The animals, the world wanted to think. But the world could not quite shape a thought out of the white noise of its fascination, and it could not turn its eyes away.
9
I have impressed even myself, the general thought. He had let the confusion of the rioting villagers work to his advantage, sweeping the alien’s soft body into his arms and dashing out the door with the panicked diners—“Excuse me! Excuse me! My wife needs a doctor!”—pushing through the genteel throngs to his baby-blue Mercury and depositing the docile alien onto the soft vinyl. He tore down the hill and took the back road that led to the base. The crescent moon hung sleepily above the mountains, and he opened his vent to let in the cool desert air. He took a deep breath, then looked over at the alien beside him, seatbelt fastened, quirky features softened by starlight and the glow of the dash. He couldn’t tell for sure if the alien was looking at him, didn’t know for sure that aliens “looked” at anything.

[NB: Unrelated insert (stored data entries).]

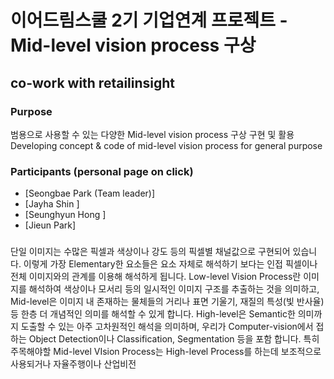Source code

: # 이어드림스쿨 2기 기업연계 프로젝트 - Mid-level vision process 구상
## co-work with retailinsight

### Purpose
범용으로 사용할 수 있는 다양한 Mid-level vision process 구상 구현 및 활용   
Developing concept & code of mid-level vision process for general purpose

### Participants (personal page on click)
- [Seongbae Park (Team leader)]
- [Jayha Shin ]
- [Seunghyun Hong ]
- [Jieun Park] 

### 
단일 이미지는 수많은 픽셀과 색상이나 강도 등의 픽셀별 채널값으로 구현되어 있습니다. 이렇게 가장 Elementary한 요소들은 요소 자체로 해석하기 보다는 인접 픽셀이나 전체 이미지와의 관계를 이용해 해석하게 됩니다. Low-level Vision Process란 이미지를 해석하여 색상이나 모서리 등의 일시적인 이미지 구조를 추출하는 것을 의미하고, Mid-level은 이미지 내 존재하는 물체들의 거리나 표면 기울기, 재질의 특성(빛 반사율) 등 한층 더 개념적인 의미를 해석할 수 있게 합니다. High-level은 Semantic한 의미까지 도출할 수 있는 아주 고차원적인 해석을 의미하며, 우리가 Computer-vision에서 접하는 Object Detection이나 Classification, Segmentation 등을 포함 합니다.
특히 주목해야할 Mid-level VIsion Process는 High-level Process를 하는데 보조적으로 사용되거나 자율주행이나 산업비전 


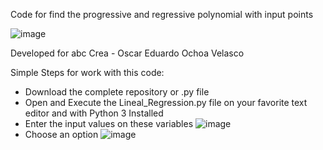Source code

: Code for find the progressive and regressive polynomial with input points

![image](https://github.com/abcCrea/Divide-Differences/assets/144490810/7e3693d8-5b02-4158-b39e-3786edbeb37e)


Developed for abc Crea - Oscar Eduardo Ochoa Velasco

Simple Steps for work with this code:
- Download the complete repository or .py file
- Open and Execute the Lineal_Regression.py file on your favorite text editor and with Python 3 Installed
- Enter the input values on these variables
  ![image](https://github.com/abcCrea/Divide-Differences/assets/144490810/035d68c0-9b50-4d93-af18-43657ae84b10)
- Choose an option
  ![image](https://github.com/abcCrea/Divide-Differences/assets/144490810/fb76a7c6-0ad7-4c82-b9a4-f9c88c1720f5)



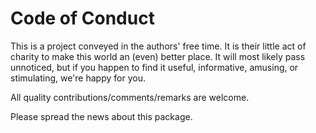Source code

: Code of Conduct
===============

This is a project conveyed in the authors' free time. It is their little
act of charity to make this world an (even) better place.
It will most likely pass unnoticed, but if you happen to find it useful,
informative, amusing, or stimulating, we're happy for you.

All quality contributions/comments/remarks are welcome.

Please spread the news about this package.

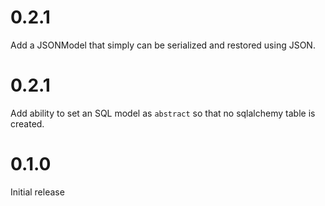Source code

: 
# 0.2.1

Add a JSONModel that simply can be serialized and restored using JSON.

# 0.2.1

Add ability to set an SQL model as `abstract` so that no sqlalchemy table is
created.

# 0.1.0

Initial release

“Must get lonely for you so far from home,” he said, immediately regretting the stupidity of talking to an alien, but feeling thoroughly intoxicated by the success of Operation Hawkswoop.
In the silence, he planned his next step: he would take the alien to his private M-1 Abrams and guard it personally until he could make radio contact with the right people, the scientists on his own team, ones who could keep their mouths shut and their hands above the table, ones whose dedication to the military took precedence over their dedication to science or to other such perversions.
“You’ll be safe with me,” he said again, smiling now at his embarrassing adolescent vanity. He smoothed one of his graying sideburns, then laughed aloud.
“You must think me a fool,” he said, shaking his head, blushing, “but I’m not always this way . . .”
10
The alien smiled at the general’s words and especially the general’s thoughts, though the general could not see the smile, hidden as it was in the alien’s clasped palms.
We’re much the same, thought the alien. We live for love and die for lust.
In the distance, a flaming saucer arced romantically across the desert sky toward a fateful union with the earth. Inside, its alien pilot stared blankly at the viewscreen, transfixed by the primitive copulation it showed, the strange abandonment of two naked humans as they pulled food bins off the shelves of a walk-in freezer and soiled themselves in a strange primordial recipe. Yes, thought the pilot, oblivious to flames and impending doom. Yes.